Sob o título "Aonde quer chegar o STF?", os clubes defendem o indulto concedido ao deputado Daniel Silveira (PTB-RJ), condenado a oito anos e nove meses de prisão por ameaçar de agressão ministros do Supremo e incitar o fechamento da Corte. Para os militares, o julgamento foi inconstitucional.
"Arrogando-se o direito de, sem cerimônias, interferir nas atribuições dos demais Poderes que constituem o Estado Brasileiro, decidiu recentemente aquele Tribunal punir, de modo injusto e desproporcional, um parlamentar que, de forma insultuosa, emitiu opinião sobre a corte e alguns de seus integrantes", frisa.

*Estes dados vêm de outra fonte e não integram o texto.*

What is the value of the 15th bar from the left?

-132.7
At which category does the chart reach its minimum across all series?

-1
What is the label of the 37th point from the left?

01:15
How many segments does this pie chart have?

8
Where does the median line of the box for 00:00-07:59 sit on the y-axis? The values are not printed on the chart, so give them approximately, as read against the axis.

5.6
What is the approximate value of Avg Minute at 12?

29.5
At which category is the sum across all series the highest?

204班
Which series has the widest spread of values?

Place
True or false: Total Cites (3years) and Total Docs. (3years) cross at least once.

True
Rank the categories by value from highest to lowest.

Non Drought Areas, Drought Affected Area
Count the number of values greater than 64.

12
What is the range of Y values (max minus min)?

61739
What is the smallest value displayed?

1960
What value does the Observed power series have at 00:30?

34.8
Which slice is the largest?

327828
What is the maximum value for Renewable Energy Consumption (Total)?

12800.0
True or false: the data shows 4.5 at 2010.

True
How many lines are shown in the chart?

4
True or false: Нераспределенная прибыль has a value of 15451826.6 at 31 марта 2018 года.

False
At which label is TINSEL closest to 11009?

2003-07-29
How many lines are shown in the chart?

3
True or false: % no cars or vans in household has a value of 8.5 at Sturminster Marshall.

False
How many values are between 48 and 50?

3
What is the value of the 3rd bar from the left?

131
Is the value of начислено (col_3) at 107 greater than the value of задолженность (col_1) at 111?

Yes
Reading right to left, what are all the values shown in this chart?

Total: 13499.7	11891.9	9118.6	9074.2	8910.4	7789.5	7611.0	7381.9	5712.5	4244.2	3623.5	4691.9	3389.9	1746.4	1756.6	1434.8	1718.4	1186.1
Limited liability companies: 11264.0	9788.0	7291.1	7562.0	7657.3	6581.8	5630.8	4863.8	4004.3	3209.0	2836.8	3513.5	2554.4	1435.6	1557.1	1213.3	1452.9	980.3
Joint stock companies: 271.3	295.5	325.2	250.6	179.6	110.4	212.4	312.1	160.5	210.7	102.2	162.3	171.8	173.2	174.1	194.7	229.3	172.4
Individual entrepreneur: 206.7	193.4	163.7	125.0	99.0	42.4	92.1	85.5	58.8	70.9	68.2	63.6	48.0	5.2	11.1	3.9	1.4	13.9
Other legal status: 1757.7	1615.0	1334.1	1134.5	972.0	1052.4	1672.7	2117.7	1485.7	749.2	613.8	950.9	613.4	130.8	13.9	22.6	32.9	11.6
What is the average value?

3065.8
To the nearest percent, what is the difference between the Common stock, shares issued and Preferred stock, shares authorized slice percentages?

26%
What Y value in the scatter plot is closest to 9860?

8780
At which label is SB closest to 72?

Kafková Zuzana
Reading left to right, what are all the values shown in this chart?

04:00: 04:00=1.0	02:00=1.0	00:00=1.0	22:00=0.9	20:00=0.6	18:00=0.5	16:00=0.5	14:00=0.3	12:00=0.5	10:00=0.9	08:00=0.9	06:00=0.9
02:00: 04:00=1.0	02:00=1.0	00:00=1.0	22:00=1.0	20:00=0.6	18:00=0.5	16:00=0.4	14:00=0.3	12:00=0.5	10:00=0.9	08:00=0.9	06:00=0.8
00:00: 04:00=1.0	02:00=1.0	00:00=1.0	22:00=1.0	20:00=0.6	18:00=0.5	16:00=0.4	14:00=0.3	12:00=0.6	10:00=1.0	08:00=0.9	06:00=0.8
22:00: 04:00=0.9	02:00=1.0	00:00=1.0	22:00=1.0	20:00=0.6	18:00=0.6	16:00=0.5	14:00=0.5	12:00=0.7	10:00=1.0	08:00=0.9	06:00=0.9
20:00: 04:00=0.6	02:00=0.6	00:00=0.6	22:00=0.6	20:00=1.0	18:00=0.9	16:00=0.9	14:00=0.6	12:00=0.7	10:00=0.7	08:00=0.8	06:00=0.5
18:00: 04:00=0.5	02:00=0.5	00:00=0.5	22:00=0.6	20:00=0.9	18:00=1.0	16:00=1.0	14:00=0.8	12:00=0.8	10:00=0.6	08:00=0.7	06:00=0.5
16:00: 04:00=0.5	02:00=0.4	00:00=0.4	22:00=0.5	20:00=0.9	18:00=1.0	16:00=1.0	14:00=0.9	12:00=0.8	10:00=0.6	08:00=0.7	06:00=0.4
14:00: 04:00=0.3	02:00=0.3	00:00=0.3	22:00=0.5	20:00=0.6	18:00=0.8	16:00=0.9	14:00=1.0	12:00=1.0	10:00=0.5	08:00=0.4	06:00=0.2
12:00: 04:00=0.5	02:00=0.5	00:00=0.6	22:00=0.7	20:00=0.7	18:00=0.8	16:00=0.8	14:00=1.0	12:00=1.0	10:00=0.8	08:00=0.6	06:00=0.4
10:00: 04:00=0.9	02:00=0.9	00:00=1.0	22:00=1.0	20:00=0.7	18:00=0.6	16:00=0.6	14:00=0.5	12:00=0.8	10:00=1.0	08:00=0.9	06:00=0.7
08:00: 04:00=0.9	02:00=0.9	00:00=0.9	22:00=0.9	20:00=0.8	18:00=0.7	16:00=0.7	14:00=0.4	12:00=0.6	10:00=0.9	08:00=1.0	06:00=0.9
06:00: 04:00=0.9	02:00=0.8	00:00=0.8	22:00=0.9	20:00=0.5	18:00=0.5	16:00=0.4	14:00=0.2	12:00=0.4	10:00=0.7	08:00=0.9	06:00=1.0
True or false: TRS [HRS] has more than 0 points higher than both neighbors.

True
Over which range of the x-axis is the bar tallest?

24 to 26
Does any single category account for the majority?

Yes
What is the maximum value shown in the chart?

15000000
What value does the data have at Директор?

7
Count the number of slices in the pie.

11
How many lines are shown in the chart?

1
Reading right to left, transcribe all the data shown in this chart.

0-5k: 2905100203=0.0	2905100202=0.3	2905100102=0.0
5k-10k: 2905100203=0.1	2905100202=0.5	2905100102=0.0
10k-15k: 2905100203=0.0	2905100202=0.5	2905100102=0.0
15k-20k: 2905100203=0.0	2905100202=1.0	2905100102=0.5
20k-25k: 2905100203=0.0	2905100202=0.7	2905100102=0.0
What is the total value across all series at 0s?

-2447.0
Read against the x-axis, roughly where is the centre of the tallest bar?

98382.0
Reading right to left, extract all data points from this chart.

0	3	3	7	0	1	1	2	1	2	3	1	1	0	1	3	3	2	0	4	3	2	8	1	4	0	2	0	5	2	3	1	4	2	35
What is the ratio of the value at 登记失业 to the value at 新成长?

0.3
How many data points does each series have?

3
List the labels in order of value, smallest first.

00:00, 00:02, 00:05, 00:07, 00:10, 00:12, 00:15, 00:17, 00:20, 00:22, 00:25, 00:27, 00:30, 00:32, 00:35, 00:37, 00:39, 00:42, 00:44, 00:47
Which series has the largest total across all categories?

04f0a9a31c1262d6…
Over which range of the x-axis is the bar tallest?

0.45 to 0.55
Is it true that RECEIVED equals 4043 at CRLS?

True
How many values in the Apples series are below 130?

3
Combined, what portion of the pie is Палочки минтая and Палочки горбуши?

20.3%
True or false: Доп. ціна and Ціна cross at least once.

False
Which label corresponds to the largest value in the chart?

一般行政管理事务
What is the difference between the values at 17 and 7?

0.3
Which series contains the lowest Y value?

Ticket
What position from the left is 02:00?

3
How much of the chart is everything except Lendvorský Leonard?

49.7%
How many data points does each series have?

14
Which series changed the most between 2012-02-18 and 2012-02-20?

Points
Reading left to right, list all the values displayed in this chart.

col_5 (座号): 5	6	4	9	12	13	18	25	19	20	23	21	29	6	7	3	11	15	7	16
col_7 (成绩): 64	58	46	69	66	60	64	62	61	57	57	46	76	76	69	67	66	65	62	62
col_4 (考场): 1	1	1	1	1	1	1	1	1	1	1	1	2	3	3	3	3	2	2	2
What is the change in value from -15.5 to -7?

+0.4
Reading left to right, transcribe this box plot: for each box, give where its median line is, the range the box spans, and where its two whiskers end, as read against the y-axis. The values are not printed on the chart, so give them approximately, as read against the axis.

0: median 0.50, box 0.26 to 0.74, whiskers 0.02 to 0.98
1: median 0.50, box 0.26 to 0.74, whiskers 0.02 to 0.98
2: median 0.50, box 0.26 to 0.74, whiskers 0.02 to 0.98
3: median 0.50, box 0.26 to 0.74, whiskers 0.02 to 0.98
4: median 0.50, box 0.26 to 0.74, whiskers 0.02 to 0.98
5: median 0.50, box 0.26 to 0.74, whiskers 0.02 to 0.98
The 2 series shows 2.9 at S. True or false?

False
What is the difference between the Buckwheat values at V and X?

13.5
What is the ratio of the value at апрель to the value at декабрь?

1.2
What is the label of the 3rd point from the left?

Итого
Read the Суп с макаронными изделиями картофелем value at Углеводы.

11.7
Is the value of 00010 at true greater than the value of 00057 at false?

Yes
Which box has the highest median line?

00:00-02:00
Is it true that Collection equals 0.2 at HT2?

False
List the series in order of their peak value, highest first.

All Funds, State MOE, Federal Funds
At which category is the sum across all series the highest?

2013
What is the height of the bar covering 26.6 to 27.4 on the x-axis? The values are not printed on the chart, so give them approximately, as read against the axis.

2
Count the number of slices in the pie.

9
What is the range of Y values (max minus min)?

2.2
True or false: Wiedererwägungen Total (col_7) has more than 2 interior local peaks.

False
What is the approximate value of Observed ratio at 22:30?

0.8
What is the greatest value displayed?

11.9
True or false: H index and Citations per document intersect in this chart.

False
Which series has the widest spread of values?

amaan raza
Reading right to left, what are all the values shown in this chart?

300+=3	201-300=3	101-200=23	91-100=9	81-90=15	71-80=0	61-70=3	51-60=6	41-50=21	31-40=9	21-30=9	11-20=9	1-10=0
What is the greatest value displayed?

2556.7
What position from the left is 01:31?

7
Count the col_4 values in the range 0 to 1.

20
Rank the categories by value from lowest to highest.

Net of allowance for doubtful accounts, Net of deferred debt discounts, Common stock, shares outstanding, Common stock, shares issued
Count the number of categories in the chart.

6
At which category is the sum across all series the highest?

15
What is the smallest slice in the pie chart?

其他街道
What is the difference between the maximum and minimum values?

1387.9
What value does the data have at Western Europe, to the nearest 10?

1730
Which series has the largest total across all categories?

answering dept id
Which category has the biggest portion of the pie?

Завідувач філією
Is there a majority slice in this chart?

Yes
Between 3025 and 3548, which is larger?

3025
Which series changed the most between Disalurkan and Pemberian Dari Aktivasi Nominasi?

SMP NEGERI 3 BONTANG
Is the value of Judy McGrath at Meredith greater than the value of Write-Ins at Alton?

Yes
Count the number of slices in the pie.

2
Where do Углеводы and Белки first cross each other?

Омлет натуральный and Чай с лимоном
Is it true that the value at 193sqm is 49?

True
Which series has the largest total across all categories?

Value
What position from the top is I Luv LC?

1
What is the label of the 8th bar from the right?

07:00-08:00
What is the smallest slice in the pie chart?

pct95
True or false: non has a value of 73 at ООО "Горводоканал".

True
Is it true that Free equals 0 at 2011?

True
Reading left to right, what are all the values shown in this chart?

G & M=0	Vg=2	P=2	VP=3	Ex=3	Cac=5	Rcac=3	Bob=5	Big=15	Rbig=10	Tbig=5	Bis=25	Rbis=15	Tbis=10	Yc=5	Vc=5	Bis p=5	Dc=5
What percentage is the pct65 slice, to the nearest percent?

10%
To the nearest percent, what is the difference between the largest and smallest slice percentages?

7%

Assinam o texto o presidente do Clube Naval, almirante de Esquadra Luiz Fernando Palmer Fonseca, o presidente do Clube Militar, general Eduardo José Barbosa, e o presidente do Clube de Aeronáutica, major brigadeiro do ar Marco Antonio Carbalo Perez.
"Contrariamente ao que se espera de uma corte constitucional, o STF vem há tempos propagando notórias e repetidas demonstrações de partidarismo político em suas interpretações da Constituição Federal e, até mesmo de modo surpreendente, manifestando publicamente preferências partidárias", destacaram. "Nós, integrantes dos Clubes Naval, Militar e de Aeronáutica manifestamos incondicional apoio ao Presidente da República em seu esforço para sustentar a democracia e a liberdade de expressão no país."
O documento está sendo repercutido por bolsonaristas nas redes sociais. A deputada federal Bia Kicis (PL-DF) foi uma das que compartilhou a publicação com os seus seguidores.
Na véspera, o general Eduardo Barbosa havia atacado o STF em um texto ao dizer que "togas não serviriam nem para ser usadas como pano de chão, pelo cheiro de podre que exalam".
Os clubes são organizações privadas voltadas à representação política e à promoção cultural e recreativa para militares da ativa e da reserva. O Clube Militar existe há mais de 130 anos e foi importante, por exemplo, no apoio ao golpe de 1964. O vice-presidente Hamilton Mourão (Republicanos) presidia a entidade quando foi eleito com Jair Bolsonaro, em 2018.